23 fevereiro 2015

Em um quarto escuro às 16:44

Me deito sobre a escuridão do quarto silencioso que se torna frio com o clima lá fora. É apenas 16:44, mas as nuvens estão cinzas e as cortinas fechadas ajudam a tornar o hambiente ainda mais parecido com o que estou sentindo. E eu não sei exatamente o que seria isso, isso que ocorre aqui dentro... de mim. Existe uma orquestra tocando musicas vibrantes que zoam como algo que ecoa distante, mas ao mesmo tempo intenso e tão preciso. Sinto cada célula morrendo a cada segundo que se passa, e me pergunto como me lembrarei desse dia, amanhã. E de repente me recordo de momentos que aconteceram a anos, e minutos atrás. E quando volto a viver o presente, percebo que o quarto se torna cada vez mais escuro e frio, e que a orquestra dentro de mim já parou de tocar. E são essas percepções que me deixam cada vez mais preocupada, ao saber que a loucura pode ser um caminho sem volta, e que o futuro ainda me assusta.

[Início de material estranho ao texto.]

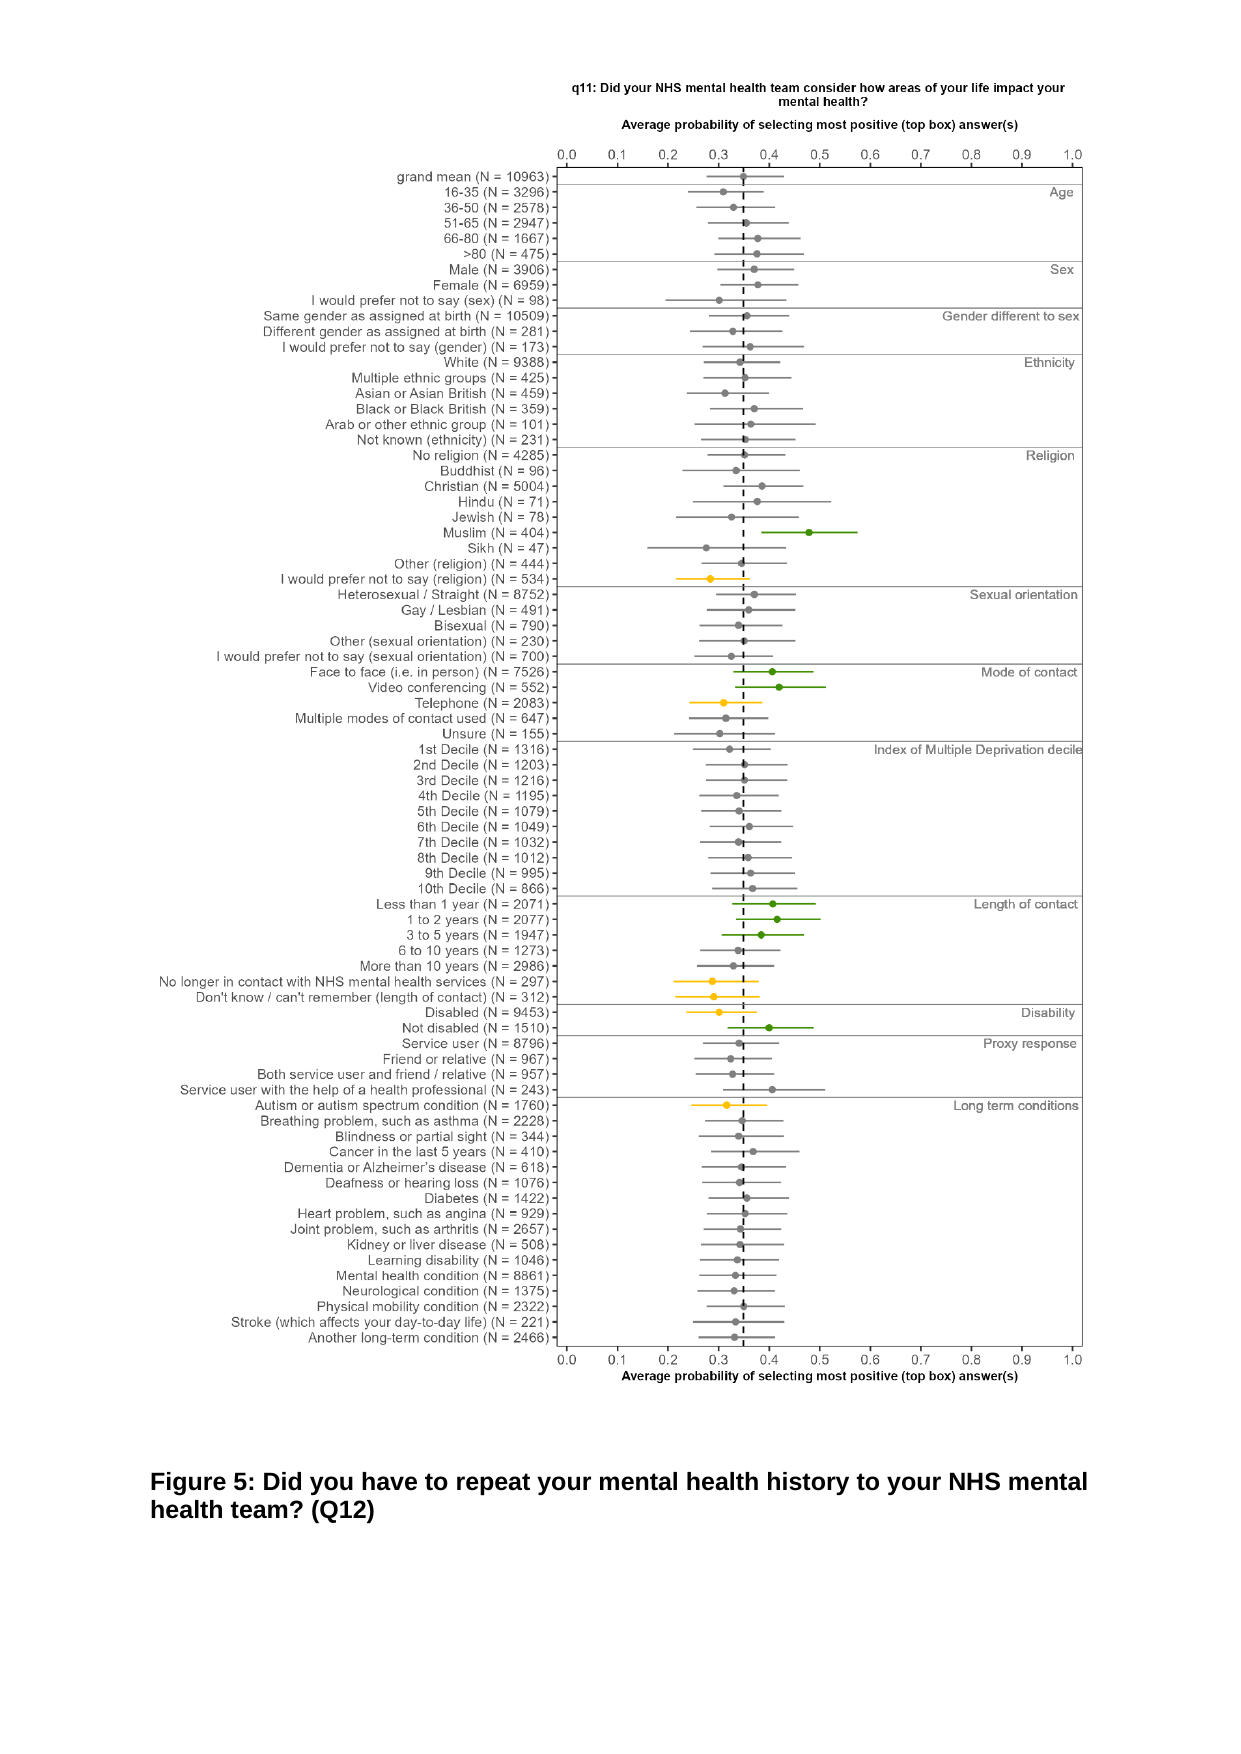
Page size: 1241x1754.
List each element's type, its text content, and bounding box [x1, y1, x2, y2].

text Figure 5: Did you have to repeat your mental health history to your NHS mental health team? (Q12) [150, 1467, 1090, 1524]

Tudo o que eu preciso está logo ali, não sei o que, mas parece tão difícil alçar. É como doar tudo o que há, e saber que todo o seu tudo é insuficiente...    
  Eu nunca me importei com isso, com tudo que a maioria das pessoas se importam. Mas agora, trancada nesse quarto, notando que ultimamente minha playlist anda um tanto desanimada, percebo que durante todo o esse tempo tudo o que eu fiz foi me importar. E talvez isso justifica todo esse sentir, essas vozes que vez ou outra ecoam, essa desconfortável sensação de saber que a cada minuto que se passa, morremos cada vez mais... a vida é um sopro.                                                          
  Eu já nem me lembro mais qual era o objetivo das minhas palavras a princípio, assim como minha vinda até aqui. Nem sei se isso faz realmente alguma diferença. Bom, não recomendo a ninguém a se deixar levar por canção tristes em quarto frio e sem luz.            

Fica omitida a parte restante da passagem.